Friday, May 11, 2007

Book Review: Webbots, Spiders and Screen Scrapers by Michael Schrenk

by T. Michael Testi (Blogcritics.org , PhotographyToday, ATAEE)

According to the Michael Schrenk, the internet is bigger and better than what a mere browser allows. Webbots, Spiders and Screen Scrapers was written to show you how to take advantage of the vast resources available on the internet. When you are regulated to the world of a browser, you are limited in what is available to you. Webbots, Spiders and Screen Scrapers goal is to open up the Web and enhance you online experience.

What is the problem with browsers? It is a manual tool that downloads and renders websites. You still need to decide if the website is relevant to you. Your browser cannot think. It cannot anticipate your actions and won't notify you when something important happens. To accomplish this, you will need the automation and intelligence only available in a webbot; also known as a web robot.

Webbots, Spiders and Screen Scrapers contains 28 chapters that break down into four sections. I will focus on the four sections highlighting the chapters as needed. What you will need to work with this book is a fundamental understanding of HTML, and how the internet works. It should be known that this book is not going to teach you how to program, or how things like TCP/IP; the protocol of the internet work. Pretty much any kind of Pentium computer running Windows, Linux or Mac operating system will do. You will also want to get PHP, cURL and MySQL, all of which are free on the internet. Again, this book will not teach you how to use these products, but rather use these products to teach you how to create webbots, spiders and screen scrapers.

Part one, "Fundamental Concepts and Techniques," introduces the concepts of web automation and explores the elementary techniques that will allow you to harness the resources of the web. It begins by explaining why it is fun to write webbots and how writing webbots can be a rewarding career. It tells where you can get ideas for webbot projects and talks about existing as well as potential webbot projects. You will learn how to download web pages, parse those pages, automatically submit forms, and how to manage large amounts of data. All of these topics will set you up for the rest of the book.

Part two, "Projects," expands on the concepts that you learned in part one. According to the author, with further development, any of these projects could be transformed in to a marketable product. The projects include; Price-monitoring webbots where you can collect and analyze online prices from any number of websites. There is an image-capturing webbots that will download all of the images from a website as well as a Email reading an email sending webbot. All in all there are eleven projects included in part two.

Part three, "Advanced Technical Considerations," explores the finer technical aspects of webbots and spider development. Here the author shares some hard learned lessons while teaching you how to write some specialized webbots and spiders. Here you will learn about spiders; a webbot that finds and follow links both within a website as well as those that crawl along the web searching out specific information. You will learn how to create snippers; webbots that automatically purchase items from places like auction sites when a specific set of criterion has been met. You will also find out how to deal with cryptography, authentication and scheduling.

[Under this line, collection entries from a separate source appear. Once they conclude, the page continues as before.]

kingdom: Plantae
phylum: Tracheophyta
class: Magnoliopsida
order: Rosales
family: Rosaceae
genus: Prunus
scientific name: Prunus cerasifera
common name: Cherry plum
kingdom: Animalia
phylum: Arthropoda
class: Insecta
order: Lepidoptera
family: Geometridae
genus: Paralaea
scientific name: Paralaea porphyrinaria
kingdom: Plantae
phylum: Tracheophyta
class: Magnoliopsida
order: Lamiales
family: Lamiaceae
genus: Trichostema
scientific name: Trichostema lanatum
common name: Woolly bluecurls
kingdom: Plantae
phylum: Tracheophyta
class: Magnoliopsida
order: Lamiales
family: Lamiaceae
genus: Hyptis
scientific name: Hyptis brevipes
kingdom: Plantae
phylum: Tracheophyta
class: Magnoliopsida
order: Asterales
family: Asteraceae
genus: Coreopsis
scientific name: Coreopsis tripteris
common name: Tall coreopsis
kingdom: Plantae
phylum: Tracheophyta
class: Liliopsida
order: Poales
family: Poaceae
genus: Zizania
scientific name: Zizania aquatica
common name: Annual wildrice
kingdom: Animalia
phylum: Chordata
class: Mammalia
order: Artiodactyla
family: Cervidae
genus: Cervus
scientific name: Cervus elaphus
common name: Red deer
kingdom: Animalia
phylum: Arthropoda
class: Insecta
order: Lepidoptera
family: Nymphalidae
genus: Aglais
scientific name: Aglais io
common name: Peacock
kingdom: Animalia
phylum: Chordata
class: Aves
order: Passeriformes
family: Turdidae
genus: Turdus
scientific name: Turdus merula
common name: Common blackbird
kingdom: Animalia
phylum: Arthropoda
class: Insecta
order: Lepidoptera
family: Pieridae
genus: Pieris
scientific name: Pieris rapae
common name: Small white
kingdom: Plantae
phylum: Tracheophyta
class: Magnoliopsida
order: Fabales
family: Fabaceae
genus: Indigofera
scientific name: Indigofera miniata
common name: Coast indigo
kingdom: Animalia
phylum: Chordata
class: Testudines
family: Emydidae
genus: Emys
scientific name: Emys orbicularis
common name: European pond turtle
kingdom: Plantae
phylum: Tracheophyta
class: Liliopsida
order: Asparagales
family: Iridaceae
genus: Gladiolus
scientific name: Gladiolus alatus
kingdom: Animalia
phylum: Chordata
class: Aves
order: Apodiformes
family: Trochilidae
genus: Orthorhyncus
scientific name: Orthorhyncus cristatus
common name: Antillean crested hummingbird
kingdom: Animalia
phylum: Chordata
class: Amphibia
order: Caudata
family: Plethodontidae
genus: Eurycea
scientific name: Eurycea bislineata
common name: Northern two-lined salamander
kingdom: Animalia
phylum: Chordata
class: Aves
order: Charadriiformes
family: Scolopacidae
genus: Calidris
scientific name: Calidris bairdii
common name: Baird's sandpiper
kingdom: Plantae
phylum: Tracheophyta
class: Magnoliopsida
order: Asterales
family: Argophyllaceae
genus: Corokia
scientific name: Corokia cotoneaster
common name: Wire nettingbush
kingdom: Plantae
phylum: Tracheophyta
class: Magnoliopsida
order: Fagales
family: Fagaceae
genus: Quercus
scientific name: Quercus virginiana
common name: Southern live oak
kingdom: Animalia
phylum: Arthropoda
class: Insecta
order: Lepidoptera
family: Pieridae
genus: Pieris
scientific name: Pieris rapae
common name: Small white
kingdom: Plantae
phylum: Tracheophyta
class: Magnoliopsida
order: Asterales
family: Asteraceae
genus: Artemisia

Part four, "Larger Considerations," advises you on being socially responsible with your webbot development. Webbots need to coexist with not only society, but with the system administrators of the sites that you target. You will learn how to create webbots with stealth; webbots that look like normal browser traffic. You will also learn how to write fault tolerant webbots. Because the web changes constantly, your webbots will need to handle these changes. You will also learn how to create webbot friendly websites, writing pages that can be made secure from other spiders to protect sensitive data and how to keep your own webbots out of trouble.

Webbots, Spiders and Screen Scrapers is a great book for learning about webbots and spiders and how they work on the web. It will introduce you to a wide variety of topics via the projects and you will be able to understand how the different technologies work.

I have one main complaint and one warning. First the complaint, in chapter 27, "Killing Spiders," we are told about robots.txt which is meant to keep spiders from trampling sensitive pages. Then we are told that we really shouldn't use them because that the use of Robots.txt is strictly voluntary, and that it might alert others to where the sensitive material are. I felt confused. If I don't use a robots.txt, other webbots will be trampling my site and if I do use it, I leave my self open for attack.

The warning begins on page four: "You may use any of the scripts in this book for your own personal use, as long as you agree not to redistribute them... and agree not to sell or create derivative products under any circumstances." This is total contradictory to what the author says on page 75; "Any of these projects, with further development, could be transformed from a simple webbot concept into a potentially marketable product." I'll leave it to you to determine what he means.

Webbots, Spiders and Screen Scrapers, is a great book for the beginner to intermediate user of PHP and for someone who wants to get into web agents. It is a good overview and tutorial on the topics of webbots, spiders and screen scrapers and will have you understanding and programming them in no time.